Speaker: CORE Ensemble
Date: March 29, 2023
Time: 7:00 PM
Address: Moeser Auditorium, Hill Hall

Las Magníficas is a Chamber Music Theatre piece performed by the CORE Ensemble. Las Magníficas focuses on the lives of three Latin American women: Chavela Vargas, Celia Cruz, and Violeta Parra. This is a free event and open to the public.

This event is a Campus Life Experience event.

Chavela Vargas
A prominent Mexican vocalist and actress from the Golden Age of Mexican cinema, Vargas began her singing career in the 1940s in Mexico City. Vargas was especially known for her powerful soulful renditions o Mexican ranchers, performed as a solo in a stripped-down fashion with only a guitar and performed with raw emotion. Instead of conforming to the dress and style of other female vocalists, Vargas took n a masculine persona, smoking cigars, drinking tequila, carrying guns, and performing in a poncho with her hair pulled back in a tight braid. She performed ranchers written for men expressing love towards women, accompanied only by an acoustic guitar instead of a full mariachi band, with the tempo slowed to dwell on heartbreak. Having made more than 80 recordings, Vargaas received a Latin Grammy from the Latin Academy of Recording Arts and Sciences in 2007. She continued to perform live for audiences until her death at the age of 93.

Celia Cruz
Cruz rose to fame in Cuba during the 1950s as a singer of guarachas, earning the nickname “La Guarachera de Cuba,” thereafter celebrated for decades as the “Queen of Salsa.” She began her career as a vocalist of the popular musical group La Sonora Matancera, an association that lasted fifteen years (1950- 1965), and early established a mastery over various genres of Cuban musical idioms, including guaracha, rumba, son, and bolero.
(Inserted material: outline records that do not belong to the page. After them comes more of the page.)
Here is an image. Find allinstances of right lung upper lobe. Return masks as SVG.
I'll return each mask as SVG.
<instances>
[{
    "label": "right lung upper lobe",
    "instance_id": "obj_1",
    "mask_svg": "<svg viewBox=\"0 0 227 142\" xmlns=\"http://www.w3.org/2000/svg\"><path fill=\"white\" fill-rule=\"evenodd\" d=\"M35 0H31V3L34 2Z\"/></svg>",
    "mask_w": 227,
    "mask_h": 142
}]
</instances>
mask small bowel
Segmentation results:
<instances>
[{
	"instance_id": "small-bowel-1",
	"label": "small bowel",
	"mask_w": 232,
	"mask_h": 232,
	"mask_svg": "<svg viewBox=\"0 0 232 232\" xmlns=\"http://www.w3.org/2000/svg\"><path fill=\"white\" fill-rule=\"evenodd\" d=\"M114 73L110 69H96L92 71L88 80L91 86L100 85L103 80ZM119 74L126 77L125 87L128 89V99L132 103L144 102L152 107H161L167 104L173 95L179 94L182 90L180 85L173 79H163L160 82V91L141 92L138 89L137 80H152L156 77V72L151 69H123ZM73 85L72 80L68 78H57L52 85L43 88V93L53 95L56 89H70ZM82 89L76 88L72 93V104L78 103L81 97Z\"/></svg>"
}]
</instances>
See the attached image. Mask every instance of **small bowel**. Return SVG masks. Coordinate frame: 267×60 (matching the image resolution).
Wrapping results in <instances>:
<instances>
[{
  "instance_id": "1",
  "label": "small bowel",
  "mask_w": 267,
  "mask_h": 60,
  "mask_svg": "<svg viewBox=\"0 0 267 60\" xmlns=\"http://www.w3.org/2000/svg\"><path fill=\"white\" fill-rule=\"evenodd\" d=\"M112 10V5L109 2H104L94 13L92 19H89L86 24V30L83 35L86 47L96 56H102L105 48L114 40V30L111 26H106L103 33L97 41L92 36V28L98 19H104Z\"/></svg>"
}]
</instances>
Celia emigrated first to Mexico and later to the United States after the Cuban revolution. She soon established prominence as vocalist with the bands of Tito Puente, Johnny Pacheco, Ray Barreto, and Willie Colón, among others, recording a total of 37 studio albums. Among her many honors include two Grammy Awards and three Latin Grammy Awards.

Violeta Parra
Parra was a Chilean composer, folk singer, and social activist. One of the founders of the politically inflected Nueva Canción Chilena movement and musical genre. Her best-known song, “Gracias a
la vida” (1966), has endured as one of the most frequently performed and most often covered Latin American songs. The Nueva Canción Chilena served to synthesize Chilean folk traditions through which to direct attention to conditions among socially, economically, and politically marginalized peoples of Latin America and their struggle for social justice. During the 1960s, Parra turned her attention to “canciones que se pintan:” a series of paintings, sculptures, embroideries as a natural outgrowth of her music. Her arpilleras - huge embroideries - are the most complex of these works: ancestral images inspired by pre-Columbian art, telling stories full of timeless emotion. Parra’s arpilleras were a tool for relaying deeply felt needs that were private and shared, local and
international, and tied to both high and low culture. She committed suicide in 1967 at age 49 in Santiago.